D'une main un précurseur du Jugendstil, connu et reconnu pour ses magistrales illustrations des légendes germaniques, de l'autre un artiste noir et sarcastique, Joseph Kaspar Sattler, bavarois, salué par Alfred Jarry dès 1894, tourmenté par Ibsen, interrogé par Edvard Munch, adopté par Tomi Ungerer, se révèle provocateur et drôle, novateur et attachant, attiré par le grotesque, pris au ventre par les soubresauts de l'histoire des hommes.
Pour qui aime les situations simples, le cas Sattler, né en 1867, dessinateur, illustrateur de livres, créateur d'ex-libris et de menus, graveur à la fin de sa vie, pourra venir ébranler quelques idées reçues . Une fois sa formation initiale achevée à Munich, il s'installe à Strasbourg en 1891, part à Berlin en 1895, entretient des liens féconds des deux côtés des Vosges, revient en Alsace en 1904, participe au premier conflit mondial sur le front de l'ouest, pour retrouver Munich en 1918, et y mourir en 1931. Destin pris par les mouvements du temps, Sattler, un allemand en Alsace, vit l'aventure européenne telle que nous pouvons la rêver dans cette fin de siècle, loin des clivages nationalistes, avant que ne s'embrasent les relations entre la France et l'Allemagne, jusqu'à l'état de guerre.

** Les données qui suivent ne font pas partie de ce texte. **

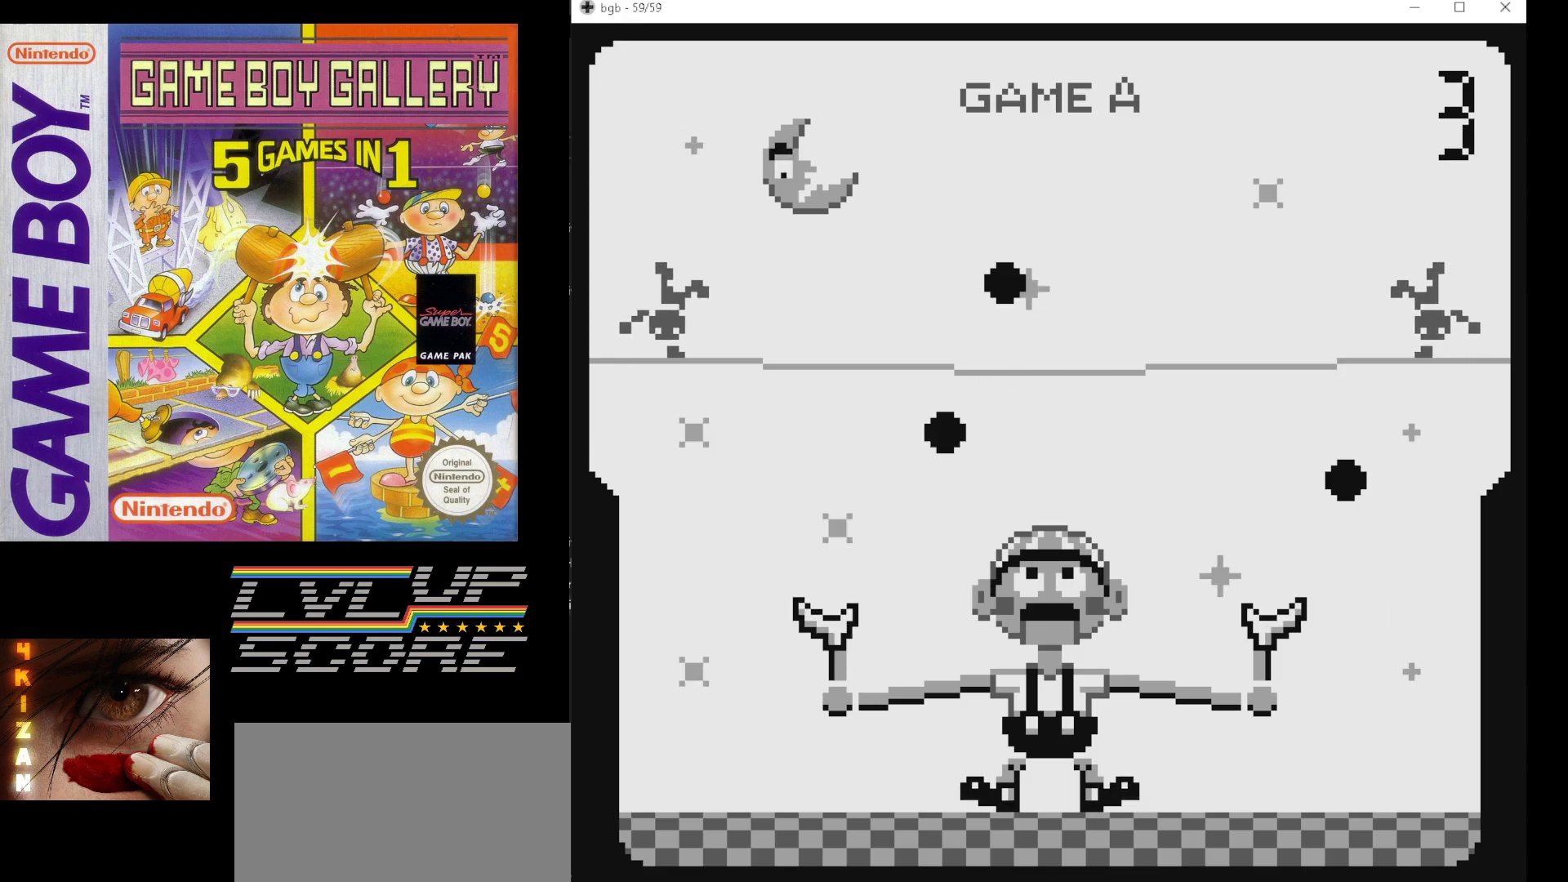
{"buttons": [], "events": []}
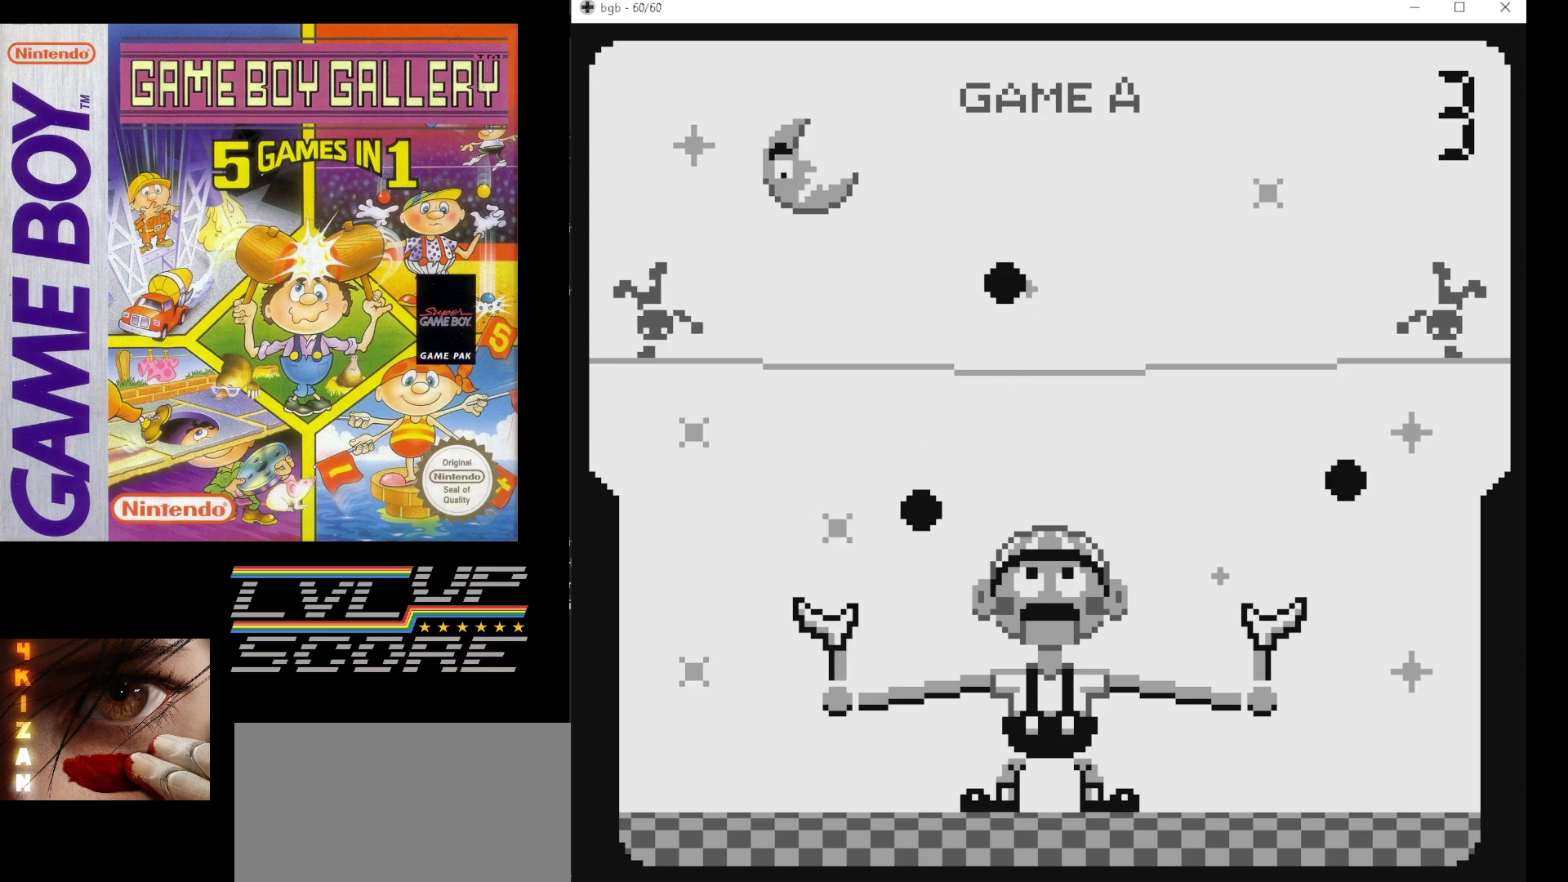
{"buttons": [], "events": [[100, "DPAD_RIGHT", "down"], [167, "DPAD_RIGHT", "up"]]}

À la fois contributeur des Elsässer Bilderbogenà Strasbourg, de Panà Berlin, des Fliegende Blätterà Munich, et, à Paris, du Mercure de France, de La Plume et de La Revue blanche, Joseph Kaspar Sattler donnera à notre sens la part la plus puissante de son œuvre au cours d'une période de quatre années (1891-1894) qui le verra vivre et travailler dans cette Alsace devenue allemande depuis vingt ans , produisant notamment Ein moderner Todtentanz (Une Danse macabre moderne), qui paraît d'abord en 1894, puis, augmentée, en 1912, œuvre emblématique, connotée, codifiée, placée sous le signe de la modernité, inscrite dans une tradition de six siècles qui se perpétue et se renouvelle, l'illustration d'un texte qui n'existe pas, mais parfaitement lisible par l'homme occidental, la mémoire hantée par la vieille angoisse d'être mortel, du simple fait de sa condition. Sattler ici assimile l'os, le mature – et régurgite. La danse macabre devient notre danse.